Y dejando aquella compañía se acercó a otra.
—Es, en verdad, una buena persona— comentó Timojin, volviéndose al oficial subalterno que caminaba a su lado.
—¡Con él se puede servir!
—En una palabra, que tiene “corazón"— rió el oficial subalterno. (El comandante tenía el sobrenombre de “rey de corazones”.)
La buena disposición de los jefes, después de la revista, se comunicó a los soldados. Todos avanzaban alegres, y por doquier se oían las voces de la tropa.
—¿Quién decía que Kutúzov es tuerto de un ojo?
—Pues sí que lo es.
—No..., amigo, ve mejor que tú. Lo ha mirado todo, las botas, los peales, lo miró todo.
—Cuando me miró los pies pensé que...
Y el otro, el austríaco que iba con él, parecía cubierto de yeso, blanco como la harina. ¡Deben limpiarlos, creo yo, como si fueran pertrechos!
—¡Eh, Fedoshka!... ¿Han dicho algo de cuándo empezaran las batallas? Tú estabas cerca. Dicen que el mismo Bonaparte está en Braunau.
—¡Bonaparte! ¡Eso son mentiras! No sabes lo que dices. Ahora son los prusianos quienes luchan, los austríacos parece que quieren someterlos, y cuando lo consigan empezará la guerra contra Bonaparte. ¡Y tú vienes con que Bonaparte está en Braunau! ¡Bien se ve que eres tonto! Más te valdría escuchar lo que se dice.
—¡Malditos furrieles! Los de la quinta ya están entrando en la ciudad; harán las gachas antes de que nosotros lleguemos.
—¡Oye, hermano, dame una galleta!
—¿Y tú, me diste tabaco ayer cuando te lo pedí? Ya lo ves, pero toma, y que Dios te perdone.

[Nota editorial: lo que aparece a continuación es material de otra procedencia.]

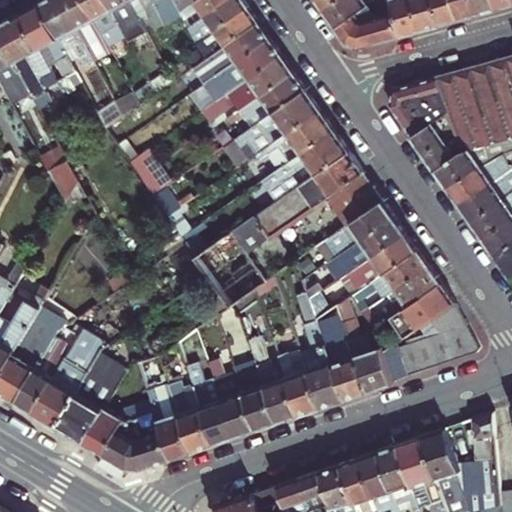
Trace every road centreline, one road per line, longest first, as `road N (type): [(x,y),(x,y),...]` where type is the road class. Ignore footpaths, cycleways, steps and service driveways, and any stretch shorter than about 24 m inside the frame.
road 1 (residential): [(157,511),(191,481),(511,371)]
road 2 (residential): [(511,322),(340,81)]
road 3 (residential): [(511,32),(340,81)]
road 4 (primary): [(108,511),(0,446)]
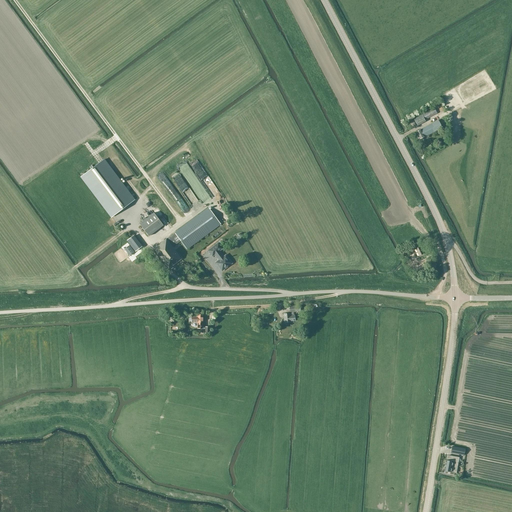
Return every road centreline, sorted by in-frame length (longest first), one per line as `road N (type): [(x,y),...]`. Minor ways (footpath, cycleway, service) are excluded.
road 1 (unclassified): [(456,298),(322,291),(0,312)]
road 2 (tertiary): [(456,298),(439,220),(324,0)]
road 3 (tertiary): [(425,511),(456,298)]
road 4 (track): [(107,306),(183,287),(299,293)]
road 5 (track): [(340,291),(217,309)]
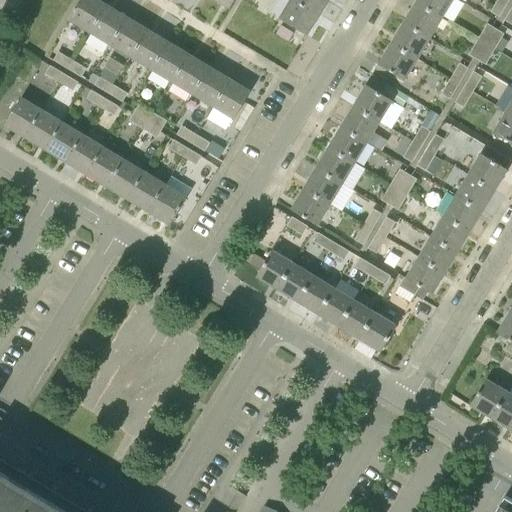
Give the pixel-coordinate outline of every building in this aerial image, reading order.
[(79,0),(67,20),(88,32),(105,4),(99,0),(79,0)] [(215,0),(229,9),(234,0),(215,0)] [(295,0),(290,0),(279,19),(307,36),(320,15),(295,0)] [(295,0),(320,15),(328,0),(295,0)] [(416,0),(415,2),(442,18),(453,0),(416,0)] [(497,0),(491,12),(499,17),(508,2),(505,0),(497,0)] [(403,23),(430,39),(442,18),(415,2),(403,23)] [(88,32),(109,45),(126,16),(105,4),(88,32)] [(109,45),(130,57),(147,28),(126,16),(109,45)] [(390,43),(418,60),(430,39),(403,23),(390,43)] [(478,39),(486,45),(495,29),(487,24),(478,39)] [(130,57),(151,70),(167,41),(147,28),(130,57)] [(495,29),(486,45),(495,50),(495,49),(504,34),(498,31),(495,29)] [(469,55),(477,60),(486,45),(478,39),(469,55)] [(151,70),(171,82),(188,53),(167,41),(151,70)] [(418,60),(390,43),(378,64),(405,81),(418,60)] [(486,45),(477,60),(480,62),(485,65),(495,50),(486,45)] [(53,60),(67,69),(72,60),(58,52),(53,60)] [(171,82),(192,94),(209,66),(188,53),(171,82)] [(67,69),(81,77),(86,68),(72,60),(67,69)] [(450,79),(459,84),(468,69),(459,64),(450,79)] [(45,73),(58,81),(63,73),(50,65),(45,73)] [(192,94),(214,107),(230,78),(209,66),(192,94)] [(464,88),(472,93),(482,77),(473,72),(464,88)] [(74,90),(79,82),(63,73),(58,81),(74,90)] [(94,85),(108,93),(113,85),(99,76),(94,85)] [(230,78),(214,107),(234,119),(250,91),(230,78)] [(441,94),(450,99),(459,84),(450,79),(441,94)] [(108,93),(123,102),(128,93),(113,85),(108,93)] [(353,105),(380,121),(392,101),(365,85),(353,105)] [(455,103),(463,108),(472,93),(464,88),(455,103)] [(86,99),(100,107),(105,98),(91,90),(86,99)] [(4,125),(25,138),(42,109),(21,97),(4,125)] [(100,107),(114,115),(119,107),(105,98),(100,107)] [(153,112),(139,103),(134,112),(148,120),(153,112)] [(341,126),(368,142),(375,131),(380,121),(353,105),(341,126)] [(25,138),(46,150),(63,122),(42,109),(25,138)] [(143,129),(148,120),(134,112),(129,120),(143,129)] [(164,127),(167,121),(153,112),(148,120),(162,129),(164,127)] [(511,116),(505,112),(492,133),(511,144),(511,116)] [(157,137),(162,129),(148,120),(143,129),(157,137)] [(46,150),(66,163),(83,134),(63,122),(46,150)] [(176,134),(190,143),(196,133),(182,125),(176,134)] [(328,147),(355,163),(368,142),(341,126),(328,147)] [(413,141),(421,146),(430,132),(422,127),(413,141)] [(190,143),(204,151),(210,142),(196,133),(190,143)] [(66,163),(87,175),(104,147),(83,134),(66,163)] [(426,150),(435,155),(444,140),(435,135),(426,150)] [(395,152),(412,163),(421,146),(413,141),(404,136),(395,152)] [(168,148),(182,157),(187,148),(173,139),(168,148)] [(87,175),(108,187),(125,159),(104,147),(87,175)] [(316,167),(343,183),(355,163),(328,147),(316,167)] [(182,157),(196,165),(202,156),(187,148),(182,157)] [(417,166),(425,171),(435,155),(426,150),(417,166)] [(468,174),(494,191),(507,170),(480,153),(468,174)] [(108,187),(128,200),(146,171),(125,159),(108,187)] [(304,188),(331,204),(343,183),(316,167),(304,188)] [(391,185),(399,190),(407,174),(400,170),(391,185)] [(128,200),(149,212),(167,184),(146,171),(128,200)] [(416,180),(407,174),(399,190),(407,195),(416,180)] [(455,195),(482,211),(494,191),(468,174),(455,195)] [(167,184),(149,212),(170,225),(187,196),(167,184)] [(382,200),(389,205),(399,190),(391,185),(382,200)] [(290,210),(318,226),(331,204),(304,188),(290,210)] [(389,205),(398,210),(407,195),(399,190),(389,205)] [(443,216),(469,232),(482,211),(455,195),(443,216)] [(364,225),(372,230),(381,214),(373,209),(364,225)] [(430,237),(457,253),(469,232),(443,216),(430,237)] [(302,235),(307,226),(292,217),(287,226),(302,235)] [(377,233),(385,238),(395,222),(386,218),(377,233)] [(354,240),(363,245),(372,230),(364,225),(354,240)] [(329,251),(334,242),(318,233),(313,242),(329,251)] [(368,248),(376,253),(385,238),(377,233),(368,248)] [(418,258),(444,274),(457,253),(430,237),(418,258)] [(344,260),(349,252),(334,242),(329,251),(344,260)] [(256,277),(276,290),(293,263),(272,250),(256,277)] [(370,276),(375,267),(360,258),(355,267),(370,276)] [(418,258),(406,278),(420,287),(432,294),(444,274),(418,258)] [(276,290),(297,302),(314,275),(293,263),(276,290)] [(385,285),(390,277),(375,267),(370,276),(385,285)] [(297,302),(318,315),(334,288),(314,275),(297,302)] [(420,287),(406,278),(404,277),(399,286),(414,295),(420,287)] [(318,315),(339,327),(355,300),(334,288),(318,315)] [(339,327),(359,340),(376,313),(355,300),(339,327)] [(497,333),(509,341),(511,342),(511,314),(509,312),(497,333)] [(376,313),(359,340),(380,352),(396,325),(376,313)] [(470,406),(491,418),(507,392),(486,379),(470,406)] [(491,418),(511,431),(511,430),(511,394),(507,392),(491,418)] [(511,511),(511,499),(505,496),(500,504),(505,507),(501,511),(68,511),(0,470),(0,511),(511,511)]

—Si por lo menos hicieran un alto...; porque nos esperan todavía cinco kilómetros con el estómago vacío.
—¡Qué bien estábamos cuando los alemanes nos llevaban en carruajes! ¡En coche sí que se va bien!

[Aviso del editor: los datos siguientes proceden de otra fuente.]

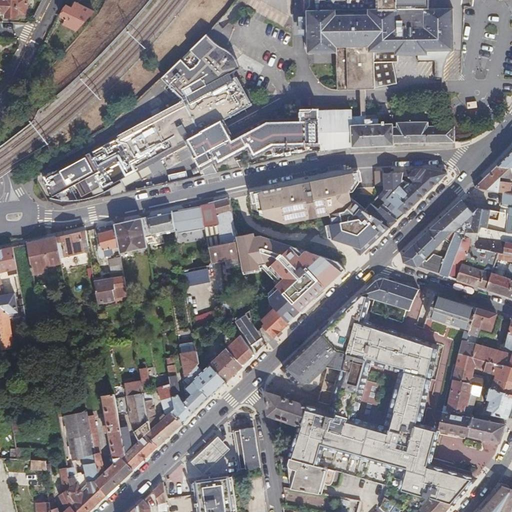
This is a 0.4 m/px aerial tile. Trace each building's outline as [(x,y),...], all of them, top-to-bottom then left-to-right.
[(3,18),(13,19),(14,16),(24,16),(24,0),(0,0),(0,13),(3,13),(3,18)] [(302,0),(304,56),(334,54),(336,90),(345,91),(361,91),(366,90),(374,89),(396,84),(392,63),(397,63),(397,56),(417,57),(417,62),(434,61),(435,78),(442,79),(442,70),(445,61),(449,55),(452,53),(451,8),(425,9),(425,0),(302,0)] [(59,24),(72,32),(90,14),(73,4),(69,9),(64,6),(58,16),(62,19),(59,24)] [(184,59),(163,79),(184,101),(98,146),(40,178),(47,194),(50,193),(51,196),(64,200),(76,200),(86,200),(94,198),(110,192),(111,195),(125,191),(121,186),(136,178),(142,179),(152,173),(154,177),(166,169),(162,161),(188,147),(191,152),(204,175),(320,148),(320,122),(270,124),(234,144),(229,131),(225,121),(254,105),(239,78),(236,79),(232,73),(241,69),(238,62),(234,55),(230,52),(226,49),(223,47),(220,45),(216,42),(210,36),(194,50),(202,61),(194,69),(184,59)] [(303,122),(320,122),(320,148),(323,152),(344,149),(395,146),(395,145),(456,143),(456,127),(430,127),(430,123),(399,124),(398,128),(395,128),(395,126),(379,126),(379,116),(367,116),(362,117),(353,117),(353,110),(322,111),(319,109),(304,110),(303,111),(302,119),(303,122)] [(502,155),(493,165),(508,167),(509,161),(511,161),(511,147),(510,148),(502,155)] [(511,161),(509,161),(508,167),(493,165),(472,187),(499,192),(511,194),(511,186),(508,186),(509,184),(498,182),(499,178),(511,179),(511,161)] [(412,172),(403,172),(403,176),(408,175),(412,179),(409,182),(402,179),(402,183),(412,186),(424,196),(446,175),(445,173),(430,169),(416,169),(412,172)] [(383,181),(382,192),(392,181),(400,185),(402,183),(402,179),(403,176),(403,172),(384,174),(383,181)] [(168,177),(169,184),(186,180),(185,174),(168,177)] [(358,175),(254,194),(256,204),(261,203),(264,215),(288,223),(312,218),(312,219),(320,218),(320,217),(332,214),(334,225),(326,227),(329,239),(351,247),(360,256),(390,228),(364,211),(365,210),(351,196),(350,191),(355,190),(359,186),(358,175)] [(392,181),(382,192),(372,203),(379,209),(382,206),(400,185),(392,181)] [(402,183),(400,185),(382,206),(401,218),(424,196),(412,186),(402,183)] [(504,231),(511,232),(511,206),(510,206),(511,194),(499,192),(498,205),(503,206),(503,213),(502,225),(505,226),(504,231)] [(234,223),(229,199),(215,203),(219,225),(234,223)] [(454,208),(431,230),(449,233),(462,236),(462,233),(476,234),(478,226),(504,231),(505,226),(502,225),(503,213),(479,208),(478,209),(474,212),(465,202),(463,199),(456,206),(454,208)] [(472,202),(465,202),(474,212),(478,209),(472,202)] [(379,209),(372,203),(365,210),(364,211),(390,228),(401,218),(382,206),(379,209)] [(183,210),(173,211),(175,230),(176,233),(194,230),(195,231),(206,229),(206,228),(202,207),(183,210)] [(157,215),(144,219),(148,244),(154,242),(154,245),(165,243),(163,233),(175,230),(173,211),(157,215)] [(126,223),(117,225),(118,231),(120,248),(121,255),(148,249),(148,244),(144,219),(126,223)] [(219,225),(206,228),(206,229),(209,247),(237,241),(237,236),(234,223),(219,225)] [(511,232),(504,231),(478,226),(476,234),(473,248),(493,252),(495,253),(511,256),(511,232)] [(414,268),(437,275),(442,257),(432,254),(424,261),(422,259),(442,239),(447,241),(449,233),(431,230),(400,258),(401,264),(414,268)] [(92,253),(89,231),(59,238),(63,258),(92,253)] [(120,248),(118,231),(100,234),(103,247),(105,254),(107,253),(108,257),(117,255),(116,250),(120,248)] [(252,233),(237,236),(237,241),(240,256),(243,273),(260,270),(259,268),(262,267),(277,285),(268,293),(271,305),(288,323),(344,270),(337,263),(309,253),(306,252),(300,257),(293,249),(294,247),(258,235),(252,236),(252,233)] [(460,282),(477,288),(482,271),(487,272),(489,268),(493,252),(473,248),(476,234),(462,233),(462,236),(449,233),(447,241),(442,257),(437,275),(460,282)] [(59,238),(31,245),(37,275),(48,272),(47,268),(64,265),(63,258),(61,249),(59,238)] [(237,241),(209,247),(212,262),(240,256),(237,241)] [(11,248),(8,249),(11,255),(15,271),(9,272),(9,276),(18,275),(14,247),(11,248)] [(0,250),(0,296),(2,296),(1,291),(5,290),(4,285),(0,285),(0,281),(0,273),(9,272),(15,271),(11,255),(8,249),(0,250)] [(509,261),(511,256),(495,253),(494,258),(509,261)] [(114,261),(116,273),(123,272),(119,257),(117,257),(117,260),(114,261)] [(194,266),(193,258),(182,260),(184,268),(194,266)] [(495,293),(506,296),(511,280),(511,279),(511,264),(508,264),(504,277),(490,273),(487,272),(482,271),(477,288),(495,293)] [(186,286),(211,282),(209,267),(183,272),(186,286)] [(373,281),(357,296),(366,299),(407,312),(415,291),(402,286),(378,278),(377,279),(375,279),(373,281)] [(117,280),(98,284),(100,294),(102,304),(117,302),(116,298),(116,292),(125,289),(126,289),(124,279),(117,280)] [(127,295),(125,289),(116,292),(116,298),(127,295)] [(15,294),(2,296),(0,296),(0,345),(1,351),(14,349),(11,328),(12,328),(10,314),(18,312),(16,301),(15,294)] [(95,308),(102,307),(102,304),(100,294),(94,296),(95,308)] [(455,302),(431,294),(425,316),(467,330),(473,308),(455,302)] [(341,352),(326,414),(312,411),(302,408),(296,427),(294,432),(290,445),(282,443),(280,449),(288,452),(285,460),(330,473),(385,488),(424,499),(426,498),(449,505),(460,491),(470,479),(425,468),(434,432),(426,430),(415,427),(432,347),(405,338),(373,327),(358,322),(366,299),(357,296),(316,334),(330,349),(341,352)] [(28,325),(23,299),(19,300),(23,326),(28,325)] [(467,330),(466,334),(474,336),(477,328),(488,331),(493,315),(487,313),(473,308),(467,330)] [(285,324),(284,322),(272,310),(260,321),(262,324),(255,331),(259,337),(264,342),(264,343),(276,332),(285,324)] [(248,346),(259,337),(255,331),(249,325),(247,314),(247,312),(232,322),(248,346)] [(511,321),(507,320),(505,331),(502,346),(510,352),(511,352),(511,321)] [(316,334),(279,369),(293,384),(295,381),(304,383),(323,368),(312,411),(326,414),(341,352),(330,349),(316,334)] [(248,358),(251,355),(237,336),(200,371),(194,365),(186,376),(190,380),(206,397),(248,358)] [(192,341),(177,344),(183,376),(186,376),(194,365),(196,363),(192,341)] [(472,345),(459,342),(456,354),(469,358),(472,345)] [(509,356),(472,345),(469,358),(484,362),(505,368),(506,366),(509,356)] [(469,358),(456,354),(454,366),(472,371),(473,368),(482,371),(484,362),(469,358)] [(169,357),(164,358),(168,383),(170,390),(175,389),(172,375),(170,375),(168,367),(171,367),(170,365),(169,357)] [(505,368),(484,362),(482,371),(491,373),(491,375),(495,376),(494,378),(511,382),(511,367),(506,366),(505,368)] [(451,382),(479,387),(482,379),(471,377),(472,371),(454,366),(451,365),(451,368),(454,369),(453,375),(449,374),(448,381),(451,382)] [(143,369),(137,370),(139,381),(148,431),(145,435),(155,446),(170,432),(179,423),(169,411),(172,408),(171,396),(170,390),(168,383),(156,386),(162,417),(154,424),(150,400),(149,400),(143,369)] [(511,396),(511,382),(494,378),(488,388),(511,396)] [(195,408),(206,397),(190,380),(183,387),(189,393),(184,398),(180,401),(175,395),(171,396),(172,408),(169,411),(179,423),(195,408)] [(125,426),(117,427),(122,455),(119,457),(130,469),(150,450),(155,446),(145,435),(148,431),(139,381),(123,384),(129,428),(137,441),(129,448),(125,426)] [(442,406),(440,413),(468,418),(473,395),(476,396),(479,387),(451,382),(445,407),(442,406)] [(488,415),(504,418),(511,396),(488,388),(486,400),(488,401),(486,410),(489,410),(488,415)] [(90,415),(85,416),(97,478),(92,482),(103,495),(124,474),(130,469),(119,457),(122,455),(117,427),(111,393),(100,395),(105,423),(101,424),(102,430),(106,429),(112,464),(103,472),(97,453),(90,415)] [(263,395),(260,395),(264,416),(296,427),(302,408),(263,395)] [(71,467),(65,468),(69,489),(66,489),(69,507),(73,511),(84,511),(93,504),(103,495),(92,482),(97,478),(85,416),(85,412),(62,416),(70,459),(79,458),(86,488),(80,493),(72,478),(71,467)] [(440,413),(436,431),(453,435),(453,432),(466,434),(466,436),(496,443),(502,425),(468,418),(440,413)] [(14,432),(22,431),(21,419),(12,420),(14,432)] [(238,468),(257,465),(251,428),(233,430),(238,468)] [(193,464),(205,476),(232,451),(220,439),(193,464)] [(11,458),(19,459),(32,460),(33,460),(33,449),(16,448),(17,449),(10,450),(11,458)] [(47,466),(46,462),(46,461),(33,460),(32,460),(31,470),(47,471),(47,466)] [(330,473),(285,460),(284,463),(284,468),(292,471),(287,489),(314,495),(317,485),(322,487),(326,485),(330,473)] [(65,468),(65,467),(58,468),(61,490),(57,495),(63,510),(60,511),(56,511),(56,509),(49,496),(46,496),(47,502),(47,511),(73,511),(69,507),(66,489),(69,489),(65,468)] [(231,511),(227,480),(195,484),(198,511),(231,511)] [(162,511),(161,483),(150,494),(155,504),(155,511),(162,511)] [(511,511),(511,490),(508,489),(500,486),(479,509),(483,511),(511,511)] [(441,511),(449,505),(426,498),(424,499),(385,488),(382,499),(406,511),(441,511)] [(406,511),(382,499),(378,497),(374,508),(379,511),(406,511)] [(47,511),(47,502),(35,503),(34,511),(47,511)] [(143,502),(137,507),(137,511),(148,511),(148,510),(143,502)]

—Aquí, amigo, la gente es harapienta; antes eran polacos, súbditos de la corona rusa; y ahora no hay más que alemanes.
—¡Adelante los cantores!— gritó el capitán.
Y de las diversas líneas salieron unos veinte hombres que se pusieron a la cabeza de los demás. El tambor, que dirigía el coro, se volvió hacia ellos, hizo una señal con la mano y entonó una lenta canción que los soldados cantaban durante las marchas:
¿No es el sol que amanece?
comenzaba la canción y terminaba así:
Mucha gloria lograremos
con el padrecito Kámenski.
Esa canción, compuesta en la campaña de Turquía, resonaba ahora en Austria, sólo que en vez de “padrecito Kámenski”se decía “padrecito Kutúzov”. Cuando el tambor, un soldado delgado y apuesto de unos cuarenta años, terminó de cantar las últimas palabras con gran brío, miró severamente a los demás cantores con el ceño fruncido. Una vez convencido de que todos los ojos estaban fijos en él, alzó con ambas manos y mucho cuidado algún objeto precioso pero invisible por encima de la cabeza, lo sostuvo así varios segundos y de pronto lo tiró violentamente y rompió a cantar:
¡Ah mi casa, mi hogar!
“Mi casa nueva...”, corearon veinte voces... Y el que repiqueteaba con las cucharas, a pesar de su carga, se volvió de espaldas y avanzó bailando delante de la compañía, sacudiendo los hombros y amenazando con golpear ya a uno, ya a otro con sus cucharas. Los soldados avanzaban a largo paso, moviendo los brazos al son de la canción.
Tras la compañía se oyó un ruido de ruedas, de muelles, de cascos de caballos. Kutúzov y su séquito volvían a la ciudad. El general en jefe ordenó que los soldados prosiguieran su marcha a discreción, y su rostro, lo mismo que el de los oficiales, expresó la satisfacción que le proporcionaba escuchar las canciones, ver al soldado bailarín y el paso alegre de los soldados. En la segunda línea, a la derecha, sobresalía, aun sin quererlo, un soldado de ojos azules, Dólojov, que caminaba con peculiar gracia siguiendo el ritmo de la canción y miraba de frente a los que pasaban como compadeciéndoles de no marchar con la compañía. Un alférez de húsares, del séquito de Kutúzov (el que antes imitaba al comandante del regimiento), se quedó atrás y se acercó a Dólojov.